For no solutions determinant of coefficient will be = 0

$$\therefore$$ $$D = \left| {\matrix{ {3\sin 3\theta } & { - 1} & 1 \cr {3\cos 2\theta } & 4 & 3 \cr 6 & 7 & 7 \cr } } \right| = 0$$

$$ \Rightarrow 3\sin 3\theta (28 - 21) + 1(21\cos 2\theta - 18) + 1(21\cos 2\theta - 24) = 0$$

$$ \Rightarrow 21\sin 3\theta + 42\cos 2\theta - 42 = 0$$

$$ \Rightarrow \sin 3\theta + 2\cos 2\theta - 2 = 0$$

$$ \Rightarrow 3\sin \theta - 4{\sin ^3}\theta + 2(1 - 2{\sin ^2}\theta ) - 2 = 0$$

$$ \Rightarrow 3\sin \theta - 4{\sin ^3}\theta - 4{\sin ^2}\theta = 0$$

$$ \Rightarrow 4{\sin ^3}\theta + 4{\sin ^2}\theta - 3\sin \theta = 0$$

$$ \Rightarrow \sin \theta (4{\sin ^2}\theta + 4\sin \theta - 3) = 0$$

$$\therefore$$ $$\sin \theta = 0$$

$$ \Rightarrow \theta = \pi ,2\pi ,3\pi $$ when $$\theta \in (0,4\pi )$$

or,

$$4{\sin ^2}\theta + 4\sin \theta - 3 = 0$$

$$ \Rightarrow 4{\sin ^2}\theta + 6\sin \theta - 2\sin \theta - 3 = 0$$

$$ \Rightarrow 2\sin \theta (2\sin \theta + 3) - 1(2\sin \theta + 3) = 0$$

$$ \Rightarrow (2\sin \theta - 1)(2\sin \theta + 3) = 0$$

$$\therefore$$ $$\sin \theta = {1 \over 2}$$

or,

$$\sin \theta = - {3 \over 2}$$ [not possible as $$\sin \in [ - 1,1]$$]

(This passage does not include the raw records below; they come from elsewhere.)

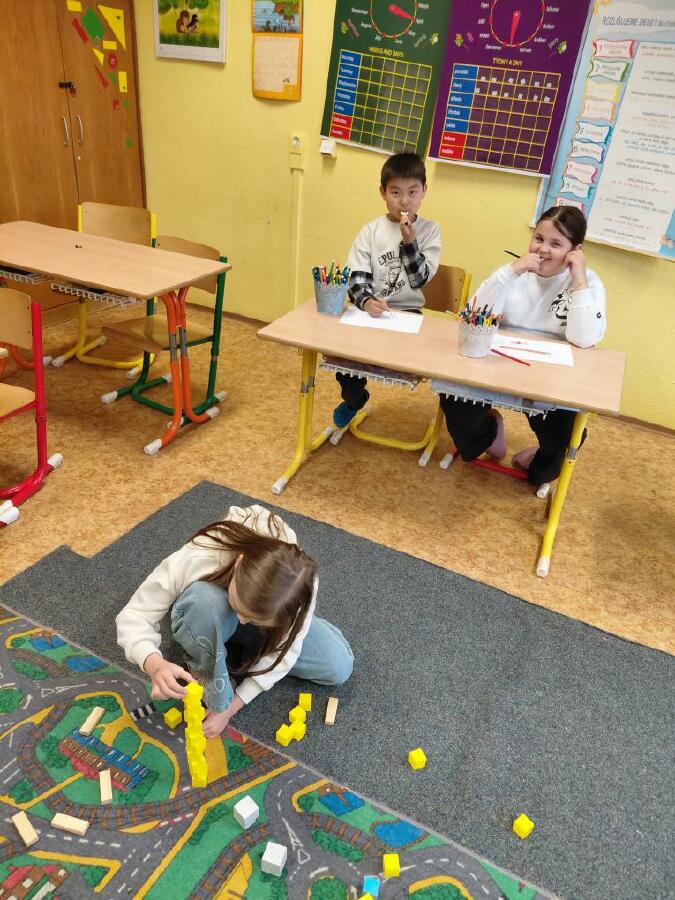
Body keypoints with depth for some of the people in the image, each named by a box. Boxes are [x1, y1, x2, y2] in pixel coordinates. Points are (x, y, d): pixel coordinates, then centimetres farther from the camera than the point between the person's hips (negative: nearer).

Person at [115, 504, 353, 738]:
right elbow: (133, 616, -32)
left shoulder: (300, 589, -37)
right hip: (207, 615, -2)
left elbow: (284, 651, -23)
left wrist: (231, 709, -23)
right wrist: (155, 664, -51)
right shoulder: (193, 560, -42)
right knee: (205, 600, -42)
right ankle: (213, 694, -15)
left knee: (339, 667, -15)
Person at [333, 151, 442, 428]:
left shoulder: (429, 230, 1)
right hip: (370, 309, 0)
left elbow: (419, 279, -6)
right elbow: (356, 277, -6)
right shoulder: (371, 230, 0)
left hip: (407, 312, 0)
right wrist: (366, 301, -28)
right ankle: (353, 397, 12)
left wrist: (409, 242, -19)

$$\therefore$$ $$\sin \theta = {1 \over 2}$$

$$ \Rightarrow \theta = {\pi \over 6},{{5\pi } \over 6},{{13\pi } \over 6},{{17\pi } \over 6}$$

$$\therefore$$ Possible values of $$\theta = \pi ,2\pi ,3\pi ,{\pi \over 6},{{5\pi } \over 6},{{13\pi } \over 6},{{17\pi } \over 6}$$

$$\therefore$$ Total 7 values of $$\theta$$ possible.